Apple and Samsung are two competing tech giants who will never see eye to eye on many things. To make this ongoing battle even more intriguing, Apple has now officially banned the Samsung Pay Mini app from its App Store. It remains unclear why this decision was made, but Samsung has already told the media that they will solely focus on Android devices moving forward.

Samsung Pay Mini App  Not Welcome on iOS

Any payment application that can compete with Apple’s own Apple Pay will be scrutinized a lot more compared to other applications. That is only to be expected, as the technology giant enjoys offering its locked-down ecosystem to users, and does not want other companies to compete with their offerings. One of those competitors is Samsung, who have their own mobile payment applications.

Or to be more precise, Samsung had its own payment apps available to iOS users. Last night, Apple decided to ban Samsung Pay Mini from the Apple App Store for an unknown reason.

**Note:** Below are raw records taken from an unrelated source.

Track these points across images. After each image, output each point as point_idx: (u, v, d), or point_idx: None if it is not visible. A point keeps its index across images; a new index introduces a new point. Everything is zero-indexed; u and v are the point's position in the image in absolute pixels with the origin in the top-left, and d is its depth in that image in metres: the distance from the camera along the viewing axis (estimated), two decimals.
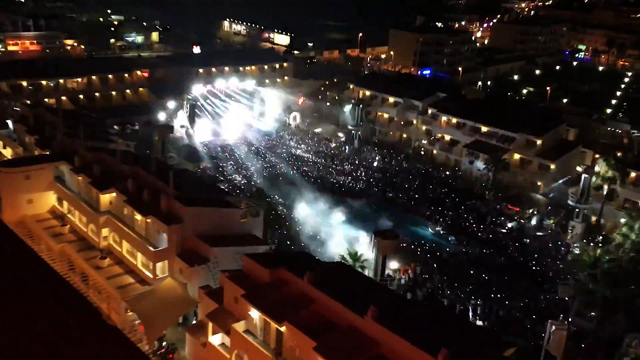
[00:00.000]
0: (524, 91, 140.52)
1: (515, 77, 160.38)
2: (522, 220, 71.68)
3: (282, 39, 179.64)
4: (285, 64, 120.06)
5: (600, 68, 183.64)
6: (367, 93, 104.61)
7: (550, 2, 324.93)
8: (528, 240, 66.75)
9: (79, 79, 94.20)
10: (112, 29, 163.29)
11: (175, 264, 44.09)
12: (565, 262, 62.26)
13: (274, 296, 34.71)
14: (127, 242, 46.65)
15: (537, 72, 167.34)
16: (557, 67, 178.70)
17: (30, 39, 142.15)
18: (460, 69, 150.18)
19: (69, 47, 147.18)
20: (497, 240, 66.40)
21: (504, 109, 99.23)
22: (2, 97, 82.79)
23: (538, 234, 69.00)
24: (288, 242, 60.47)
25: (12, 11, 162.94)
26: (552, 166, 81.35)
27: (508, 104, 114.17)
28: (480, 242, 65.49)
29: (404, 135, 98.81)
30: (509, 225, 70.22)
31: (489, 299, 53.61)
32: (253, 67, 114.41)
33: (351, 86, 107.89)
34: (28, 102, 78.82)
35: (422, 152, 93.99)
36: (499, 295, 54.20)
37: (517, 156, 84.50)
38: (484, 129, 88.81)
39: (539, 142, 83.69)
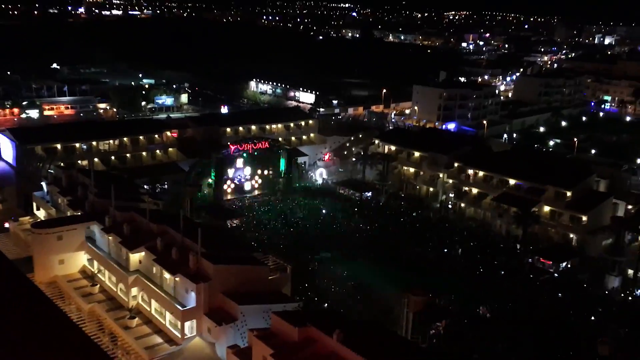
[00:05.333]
0: (551, 143, 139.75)
1: (541, 129, 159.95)
2: (555, 274, 69.91)
3: (307, 97, 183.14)
4: (310, 122, 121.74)
5: (628, 118, 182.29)
6: (392, 148, 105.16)
7: (573, 55, 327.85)
8: (561, 295, 64.79)
9: (111, 141, 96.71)
10: (143, 92, 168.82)
11: (203, 323, 43.76)
12: (603, 317, 60.12)
13: (303, 355, 34.06)
14: (155, 301, 46.62)
15: (563, 123, 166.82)
16: (584, 118, 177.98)
17: (65, 104, 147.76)
18: (485, 122, 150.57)
19: (101, 111, 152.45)
20: (531, 294, 64.62)
21: (531, 161, 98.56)
22: (37, 160, 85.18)
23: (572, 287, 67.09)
24: (316, 299, 59.74)
25: (49, 78, 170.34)
26: (584, 218, 79.81)
27: (535, 156, 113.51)
28: (513, 297, 63.78)
29: (431, 189, 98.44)
30: (542, 279, 68.49)
31: (524, 357, 51.75)
32: (279, 125, 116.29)
33: (376, 141, 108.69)
34: (62, 164, 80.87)
35: (450, 206, 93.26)
36: (535, 354, 52.32)
37: (547, 208, 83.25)
38: (512, 181, 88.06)
39: (569, 193, 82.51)
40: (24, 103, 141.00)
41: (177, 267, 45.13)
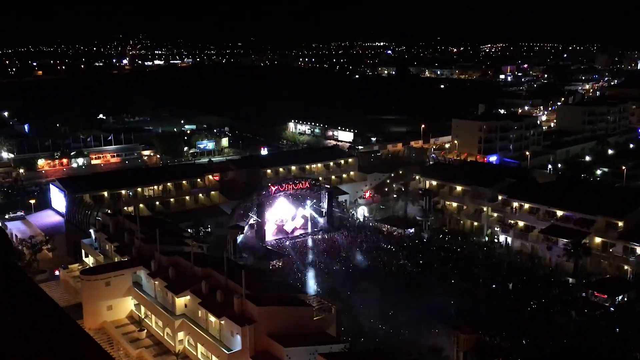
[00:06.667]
0: (598, 172, 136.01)
1: (587, 158, 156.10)
2: (611, 308, 66.96)
3: (345, 136, 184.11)
4: (350, 160, 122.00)
5: None
6: (434, 183, 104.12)
7: (615, 81, 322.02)
8: (618, 330, 61.81)
9: (155, 187, 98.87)
10: (185, 137, 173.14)
11: None
12: None
13: None
14: (202, 345, 46.60)
15: (610, 151, 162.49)
16: (631, 146, 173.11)
17: (111, 152, 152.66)
18: (528, 153, 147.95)
19: (145, 158, 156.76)
20: (587, 330, 61.93)
21: (579, 191, 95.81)
22: (86, 208, 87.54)
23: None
24: (362, 340, 58.62)
25: (95, 128, 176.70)
26: (639, 249, 76.68)
27: (582, 186, 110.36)
28: (568, 333, 61.25)
29: (475, 224, 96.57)
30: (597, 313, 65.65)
31: None
32: (319, 165, 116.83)
33: (417, 177, 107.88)
34: (108, 211, 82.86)
35: (496, 240, 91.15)
36: None
37: (598, 240, 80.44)
38: (560, 213, 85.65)
39: (620, 223, 79.64)
40: (72, 153, 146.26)
41: (222, 310, 45.15)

This is not an entirely surprising decision, although some experts see this as a wrong move by Apple. One could argue that this move will only benefit unfair competition guidelines, and Apple is setting a dangerous precedent by doing so.

This new app by Samsung is created specifically for mobile devices that are not Samsung-branded. Under the hood, it offers virtually the same functionality as the regular Samsung Pay app, as consumers can complete transactions with their smartphone. In doing so, the technology company becomes one of the first to make their payment system accessible to other ecosystems.




For now, it remains unclear why this decision was made. Getting an application published on the Apple App Store is very straightforward, yet there is no clear mention of why Samsung Pay Mini would be banned. Considering how Apple has been letting several malicious Bitcoin wallet apps through, it appears that they are maintaining double standards.

To make things even stranger, Samsung has decided not to fight this decision. Instead, they will continue to develop the Pay Mini app, but only for the Android ecosystem. Considering that this is still the largest smartphone market, the decision can easily be justified. Recent statistics indicate that Android is present on 87.5% of all smartphones in circulation right now.

It also appears that this decision is only affecting the South Korean market right now, as the news was initially reported by South Korean sources. Samsung Pay Mini and Apple Pay would be launching around the same time in the Country, yet it appears that Apple has launched their pre-emptive strike already. It is unclear if this decision will also affect other countries or just this region.